I work for a poultry plant as a QA (Quality Assurance) supervisor. My team’s job is to check that all the machines are operating correctly, the temperature of the poultry is good, the product is cut properly, and much, much more.

One section in particular does leg quarters, and a major problem we have in that area is that after the product is sealed in a vacuum-sealed bag, the bag will get punctured, and the box begins to leak on the pallet.

One day, I’m in the next section over when I notice a couple of pallets set to the side with “hold” tags on them — our way of marking product that needs to be fixed. I wander over and ask my coworker, a 5’2″ tall girl, how it’s going.

She explains to me that the production line keeps trying to get things past her without fixing them or ignoring her completely. She is obviously upset and getting overwhelmed. This girl weighs maybe 110 pounds if she’s soaking wet, so I’m already fairly protective of her, as is her husband, who also works in QA.

She is saying she is going to quit, and I can tell she is near tears at this point. I tell her we need to go tell [Supervisor] so he can come and fix the situation.

After [Supervisor] comes down and gets on to them, we continue our checks and get back to business.

Five minutes later, I go back to check on [Coworker], only to find her now truly in tears. I calm her down as best I can, just enough to get the story from her.

One of the pallet stackers decided it was too much to ask for them to change out leaking boxes, as they have to remove already stacked boxes to get to any leaking ones we find. Apparently, one also said something rude to [Coworker], which is what finally drove her to tears.

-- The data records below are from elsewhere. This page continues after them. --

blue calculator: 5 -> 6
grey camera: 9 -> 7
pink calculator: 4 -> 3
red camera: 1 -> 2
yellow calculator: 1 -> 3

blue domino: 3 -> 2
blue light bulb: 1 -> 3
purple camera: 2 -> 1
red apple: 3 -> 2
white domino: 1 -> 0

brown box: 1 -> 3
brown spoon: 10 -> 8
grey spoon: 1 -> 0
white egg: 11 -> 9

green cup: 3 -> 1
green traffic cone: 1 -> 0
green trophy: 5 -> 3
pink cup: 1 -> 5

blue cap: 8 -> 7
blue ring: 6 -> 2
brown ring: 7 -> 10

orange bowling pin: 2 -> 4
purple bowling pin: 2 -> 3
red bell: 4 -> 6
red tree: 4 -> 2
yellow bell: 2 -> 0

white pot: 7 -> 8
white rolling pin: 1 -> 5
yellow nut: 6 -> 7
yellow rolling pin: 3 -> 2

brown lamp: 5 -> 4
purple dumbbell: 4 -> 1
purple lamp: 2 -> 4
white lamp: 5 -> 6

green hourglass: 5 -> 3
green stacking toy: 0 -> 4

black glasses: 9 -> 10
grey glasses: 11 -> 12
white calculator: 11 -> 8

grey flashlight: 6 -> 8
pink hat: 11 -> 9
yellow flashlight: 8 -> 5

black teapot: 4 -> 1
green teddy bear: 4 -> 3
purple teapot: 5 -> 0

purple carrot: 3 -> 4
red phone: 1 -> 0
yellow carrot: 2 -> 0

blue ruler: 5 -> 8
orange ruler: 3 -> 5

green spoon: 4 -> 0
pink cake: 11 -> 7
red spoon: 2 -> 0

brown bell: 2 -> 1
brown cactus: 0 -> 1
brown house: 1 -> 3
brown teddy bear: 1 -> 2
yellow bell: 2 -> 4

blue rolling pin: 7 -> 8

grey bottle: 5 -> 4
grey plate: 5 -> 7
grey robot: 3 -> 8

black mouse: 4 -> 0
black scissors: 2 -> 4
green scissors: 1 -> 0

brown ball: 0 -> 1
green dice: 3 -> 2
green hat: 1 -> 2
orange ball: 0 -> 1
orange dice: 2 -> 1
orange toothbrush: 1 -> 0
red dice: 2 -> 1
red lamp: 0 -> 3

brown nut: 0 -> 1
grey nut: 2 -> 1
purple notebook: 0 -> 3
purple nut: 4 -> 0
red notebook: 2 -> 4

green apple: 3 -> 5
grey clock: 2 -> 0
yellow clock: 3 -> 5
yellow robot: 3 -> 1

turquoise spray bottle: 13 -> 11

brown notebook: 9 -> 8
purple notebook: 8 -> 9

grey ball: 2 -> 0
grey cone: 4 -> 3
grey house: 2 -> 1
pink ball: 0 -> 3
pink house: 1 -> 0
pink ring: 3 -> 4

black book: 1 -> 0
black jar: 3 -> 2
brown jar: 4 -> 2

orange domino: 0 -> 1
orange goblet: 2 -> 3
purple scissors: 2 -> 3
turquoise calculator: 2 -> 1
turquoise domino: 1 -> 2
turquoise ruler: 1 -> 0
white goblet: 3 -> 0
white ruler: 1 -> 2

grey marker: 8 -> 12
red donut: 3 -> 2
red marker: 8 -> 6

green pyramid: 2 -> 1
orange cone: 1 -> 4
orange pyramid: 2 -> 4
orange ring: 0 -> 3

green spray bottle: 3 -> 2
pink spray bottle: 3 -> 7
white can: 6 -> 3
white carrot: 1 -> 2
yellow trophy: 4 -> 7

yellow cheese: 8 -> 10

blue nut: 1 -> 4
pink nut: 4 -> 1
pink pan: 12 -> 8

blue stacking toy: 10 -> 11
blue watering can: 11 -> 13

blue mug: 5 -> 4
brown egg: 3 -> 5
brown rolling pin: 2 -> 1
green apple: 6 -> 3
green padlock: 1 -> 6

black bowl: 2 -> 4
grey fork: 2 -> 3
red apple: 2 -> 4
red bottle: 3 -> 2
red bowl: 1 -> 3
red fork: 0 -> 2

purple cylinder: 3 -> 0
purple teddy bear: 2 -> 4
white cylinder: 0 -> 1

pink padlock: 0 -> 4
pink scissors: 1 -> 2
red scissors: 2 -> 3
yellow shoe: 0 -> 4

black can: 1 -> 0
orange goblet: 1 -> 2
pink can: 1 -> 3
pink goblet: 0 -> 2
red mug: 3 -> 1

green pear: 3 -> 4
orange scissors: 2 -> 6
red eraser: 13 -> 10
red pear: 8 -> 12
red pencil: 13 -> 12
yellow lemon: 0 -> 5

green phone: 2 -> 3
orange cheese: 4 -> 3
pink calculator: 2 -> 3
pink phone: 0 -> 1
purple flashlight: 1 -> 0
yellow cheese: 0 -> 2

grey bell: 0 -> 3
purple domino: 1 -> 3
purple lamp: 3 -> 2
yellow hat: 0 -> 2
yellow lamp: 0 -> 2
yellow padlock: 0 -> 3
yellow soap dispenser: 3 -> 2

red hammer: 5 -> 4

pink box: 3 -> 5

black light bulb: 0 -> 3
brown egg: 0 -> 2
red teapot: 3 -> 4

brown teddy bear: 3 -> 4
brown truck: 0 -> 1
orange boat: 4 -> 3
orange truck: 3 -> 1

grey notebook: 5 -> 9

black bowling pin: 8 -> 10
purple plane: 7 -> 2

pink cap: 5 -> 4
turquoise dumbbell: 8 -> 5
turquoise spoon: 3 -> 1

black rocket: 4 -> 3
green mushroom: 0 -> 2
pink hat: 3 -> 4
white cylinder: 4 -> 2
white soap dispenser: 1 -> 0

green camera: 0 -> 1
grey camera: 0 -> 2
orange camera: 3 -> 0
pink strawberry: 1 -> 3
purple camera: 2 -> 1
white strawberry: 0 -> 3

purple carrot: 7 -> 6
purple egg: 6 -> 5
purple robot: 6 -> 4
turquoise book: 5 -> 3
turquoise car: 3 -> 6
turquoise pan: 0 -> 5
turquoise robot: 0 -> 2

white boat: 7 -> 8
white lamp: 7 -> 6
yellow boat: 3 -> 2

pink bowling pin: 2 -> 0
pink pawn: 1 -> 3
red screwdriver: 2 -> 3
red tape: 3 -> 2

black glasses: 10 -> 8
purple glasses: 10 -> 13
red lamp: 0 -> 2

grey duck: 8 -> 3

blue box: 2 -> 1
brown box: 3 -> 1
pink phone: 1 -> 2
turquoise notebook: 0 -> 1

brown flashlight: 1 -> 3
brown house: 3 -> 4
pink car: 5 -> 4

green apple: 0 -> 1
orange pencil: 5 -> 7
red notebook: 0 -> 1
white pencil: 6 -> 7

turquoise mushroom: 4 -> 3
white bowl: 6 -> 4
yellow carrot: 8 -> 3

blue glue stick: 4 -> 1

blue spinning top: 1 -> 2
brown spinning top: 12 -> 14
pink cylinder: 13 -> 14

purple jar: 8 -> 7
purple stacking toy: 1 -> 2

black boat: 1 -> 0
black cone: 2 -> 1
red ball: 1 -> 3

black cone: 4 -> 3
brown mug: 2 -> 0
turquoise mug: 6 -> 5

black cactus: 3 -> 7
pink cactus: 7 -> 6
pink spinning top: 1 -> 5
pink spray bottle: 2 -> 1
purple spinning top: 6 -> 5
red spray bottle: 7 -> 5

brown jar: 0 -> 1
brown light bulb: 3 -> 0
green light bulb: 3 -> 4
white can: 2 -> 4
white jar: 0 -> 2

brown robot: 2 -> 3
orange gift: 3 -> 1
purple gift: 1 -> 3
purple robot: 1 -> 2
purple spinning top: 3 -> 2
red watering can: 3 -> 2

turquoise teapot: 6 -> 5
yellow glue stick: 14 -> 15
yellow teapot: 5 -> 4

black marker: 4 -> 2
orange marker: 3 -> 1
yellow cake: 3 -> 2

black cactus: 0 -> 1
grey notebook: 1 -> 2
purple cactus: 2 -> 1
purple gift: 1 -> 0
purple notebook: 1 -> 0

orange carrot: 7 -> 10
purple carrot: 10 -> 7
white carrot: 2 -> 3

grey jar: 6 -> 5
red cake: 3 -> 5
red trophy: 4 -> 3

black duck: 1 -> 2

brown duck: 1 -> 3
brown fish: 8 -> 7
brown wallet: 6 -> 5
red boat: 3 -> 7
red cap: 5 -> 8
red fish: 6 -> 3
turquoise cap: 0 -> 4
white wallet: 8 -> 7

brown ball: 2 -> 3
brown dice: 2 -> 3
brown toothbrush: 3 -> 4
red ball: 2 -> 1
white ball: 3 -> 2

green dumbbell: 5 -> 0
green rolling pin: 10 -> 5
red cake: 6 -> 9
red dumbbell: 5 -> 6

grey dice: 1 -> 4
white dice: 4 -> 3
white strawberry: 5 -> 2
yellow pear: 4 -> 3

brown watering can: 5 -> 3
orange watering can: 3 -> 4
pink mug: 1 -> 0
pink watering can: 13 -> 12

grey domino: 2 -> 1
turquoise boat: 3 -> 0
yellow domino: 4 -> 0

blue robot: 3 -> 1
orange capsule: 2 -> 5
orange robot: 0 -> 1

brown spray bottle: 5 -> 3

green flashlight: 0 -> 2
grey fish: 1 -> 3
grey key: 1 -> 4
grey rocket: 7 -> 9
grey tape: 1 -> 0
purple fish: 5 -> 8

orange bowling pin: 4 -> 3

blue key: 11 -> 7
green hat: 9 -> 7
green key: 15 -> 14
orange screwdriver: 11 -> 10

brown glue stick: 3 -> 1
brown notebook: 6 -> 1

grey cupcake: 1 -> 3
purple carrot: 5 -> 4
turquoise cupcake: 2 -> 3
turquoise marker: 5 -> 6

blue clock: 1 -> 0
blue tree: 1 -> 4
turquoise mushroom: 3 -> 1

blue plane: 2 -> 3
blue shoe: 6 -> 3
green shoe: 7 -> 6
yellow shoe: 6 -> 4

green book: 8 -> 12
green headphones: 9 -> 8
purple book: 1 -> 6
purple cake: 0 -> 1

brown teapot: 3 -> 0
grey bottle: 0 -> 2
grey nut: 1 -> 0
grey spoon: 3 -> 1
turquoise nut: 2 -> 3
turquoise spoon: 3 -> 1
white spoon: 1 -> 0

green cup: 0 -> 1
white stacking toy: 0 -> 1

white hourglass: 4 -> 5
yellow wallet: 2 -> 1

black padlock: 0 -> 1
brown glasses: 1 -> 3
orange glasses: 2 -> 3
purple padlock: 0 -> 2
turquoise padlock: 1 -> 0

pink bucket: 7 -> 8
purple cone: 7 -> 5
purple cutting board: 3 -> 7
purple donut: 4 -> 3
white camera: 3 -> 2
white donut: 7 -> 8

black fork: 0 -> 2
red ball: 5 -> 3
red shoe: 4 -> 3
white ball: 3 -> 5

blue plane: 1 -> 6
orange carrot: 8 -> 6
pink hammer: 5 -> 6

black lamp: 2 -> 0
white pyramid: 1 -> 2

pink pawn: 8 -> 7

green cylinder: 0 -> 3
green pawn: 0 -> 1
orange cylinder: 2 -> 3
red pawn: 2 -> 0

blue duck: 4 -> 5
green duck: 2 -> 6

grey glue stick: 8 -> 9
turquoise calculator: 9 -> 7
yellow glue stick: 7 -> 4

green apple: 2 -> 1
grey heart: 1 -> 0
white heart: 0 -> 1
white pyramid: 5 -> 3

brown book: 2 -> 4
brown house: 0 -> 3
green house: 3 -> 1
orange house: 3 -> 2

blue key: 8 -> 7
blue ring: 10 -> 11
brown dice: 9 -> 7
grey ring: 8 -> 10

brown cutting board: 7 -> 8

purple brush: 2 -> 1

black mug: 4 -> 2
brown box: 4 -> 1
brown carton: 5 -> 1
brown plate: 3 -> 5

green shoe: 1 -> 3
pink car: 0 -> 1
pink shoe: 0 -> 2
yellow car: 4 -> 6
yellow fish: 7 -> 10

We are usually nice and just pull the problem boxes out enough so they can see the issue and fix it without us placing a “hold” tag on it. The stackers have decided to just push them back into place, and the pallet jack drivers have decided to continue to try to hide said problem boxes.

Now, [Coworker] is in tears and very upset.

Me: “[Coworker], go take some time to calm down. I’ll work this area, while [Coworker #2] will continue to handle my and his original area alone.”

[Coworker] leaves, and I inform [Coworker #2] of the situation. He agrees and informs our other coworkers of what happened.

We stop being nice and begin to tag every problem we find — not just me, but every QA who walks by. After half an hour, five pallets are set to the side with issues, mostly leaking boxes.

As lunch comes around, I find the supervisor of the area.

Me: “You need to tell your stackers that if we pull a box out, it gets fixed. No questions, no arguments; just fix it.”

Supervisor: “We have too much going on to be fixing that stuff most of the time. It will have to go out like it is.”

Me: “Nope. QA is above you; you don’t get to decide. We do you a favor by only pulling them out to get fixed. If we tag it, it’s on the record. If it’s only pulled out, there’s no record of anything happening.”

Supervisor: “We just have too much to do. We can’t fix it all, so it just has to go out that way.”

Me: “Then we will be tagging every problem we find. We do a lot for your area, but if you’re insisting you won’t be fixing it, we will stop being nice.”

For the rest of the night, every problem we found was immediately tagged and told to be set aside. QAs are the only ones allowed to place — or remove — any hold tags, so their area was way behind for the rest of the shift.

Mess with one QA, get them all, especially when you make a young girl cry.